The witness reads ἁγίας in Revelation 22:19 within the phrase ἐκ τῆς πόλεως τῆς ἁγίας.

How The Form Affects Interpretation

The form helps the reader hear the city as sacred and set apart, which strengthens the warning language without expanding it beyond the sentence.

How To Communicate It

Render the phrase naturally as the holy city or the city, the holy one, and let the surrounding clause carry the force of the warning.

What Not To Say

  • Grammatical form should serve context, not override it.
  • Feminine agreement marks concord with the noun, not a theological gender claim.
  • The adjective modifies the city phrase and does not by itself supply extra meaning beyond the verse.

What Does The Label Mean?

Part of Speech

Adjective: the word describes a noun by marking it as holy, sacred, or set apart in this context.

Case

Genitive: the form usually expresses a dependent relationship, and here it modifies the phrase for the city in the clause.

Number

Singular: the form is grammatically singular in this occurrence and matches the singular noun it qualifies.

Gender

Feminine: the adjective appears in the feminine grammatical class to agree with the feminine noun it modifies, without making a theological gender claim.

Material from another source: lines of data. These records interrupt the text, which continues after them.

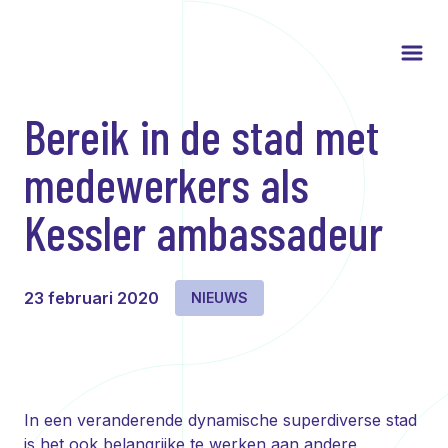
Bereik in de stad met
medewerkers als
Kessler ambassadeur
23 februari 2020
NIEUWS
In een veranderende dynamische superdiverse stad
is het ook belangrijke te werken aan andere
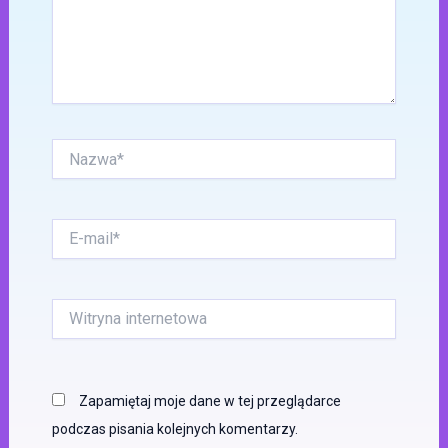
Nazwa*
E-
mail*
Witryna
internetowa
Zapamiętaj moje dane w tej przeglądarce
podczas pisania kolejnych komentarzy.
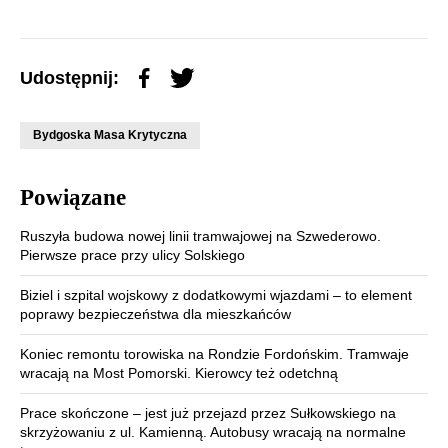
Udostępnij:
Bydgoska Masa Krytyczna
Powiązane
Ruszyła budowa nowej linii tramwajowej na Szwederowo.
Pierwsze prace przy ulicy Solskiego
Biziel i szpital wojskowy z dodatkowymi wjazdami – to element
poprawy bezpieczeństwa dla mieszkańców
Koniec remontu torowiska na Rondzie Fordońskim. Tramwaje
wracają na Most Pomorski. Kierowcy też odetchną
Prace skończone – jest już przejazd przez Sułkowskiego na
skrzyżowaniu z ul. Kamienną. Autobusy wracają na normalne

What The Form Does In This Verse

Attached To

τῆς πόλεως

Governed By

The adjective agrees with πόλεως, so it functions as a modifier within the phrase "the city, the holy one" or "the holy city."

Role In The Phrase

It identifies the city as holy or set apart, shaping the reader's understanding of the city mentioned in the warning.

What It Is Not Doing

It does not introduce a new subject, new object, or separate action, and it does not by itself define the city beyond the surrounding context.

How Much The Form Matters Here

Interpretive Weight

High: The genitive adjective identifies the city in the warning as holy.

Syntax Profile

Genitive adjective modifying πόλεως. describes the city as holy or set apart. Attached to τῆς πόλεως τῆς ἁγίας. Governed by the genitive city phrase. The adjective sharpens the warning context without defining the city apart from the passage.

Reader Question

What kind of city is named in the warning? The adjective identifies it as the holy city.

Translation Effect

Direct: The form directly supports wording such as the holy city.

Where Caution Is Needed

The adjective modifies the city phrase; the warning force comes from the whole clause. Feminine agreement follows πόλις and is not a gendered theological claim.

Fallacies To Avoid

Adjective alone defines the city fully: The form describes holiness; Revelation's larger vision supplies the city's full meaning.

How The Interpretation Is Derived

Textual Witness

The witness reads ἁγίας in Revelation 22:19 within the phrase ἐκ τῆς πόλεως τῆς ἁγίας.

Lexical Identity

The lexeme is ἅγιος, which commonly means holy, sacred, or set apart.

Grammar In Context

Its agreement with τῆς πόλεως shows that holiness is being attributed to the city phrase, not treated as an independent statement.

Passage Meaning

The clause speaks of removal from the holy city, so the adjective supports the city's sacred status in the warning.

Canonical Fit

The form fits the broader biblical pattern of describing God's city as holy and therefore distinct in purpose.

Communication Use

In translation and teaching, it is best rendered as a simple descriptive modifier such as holy city, without adding more than the context supplies.

Do Not Derive

Do not derive a separate doctrine from feminine grammar, and do not treat the adjective as changing the lemma or adding details not present in the verse.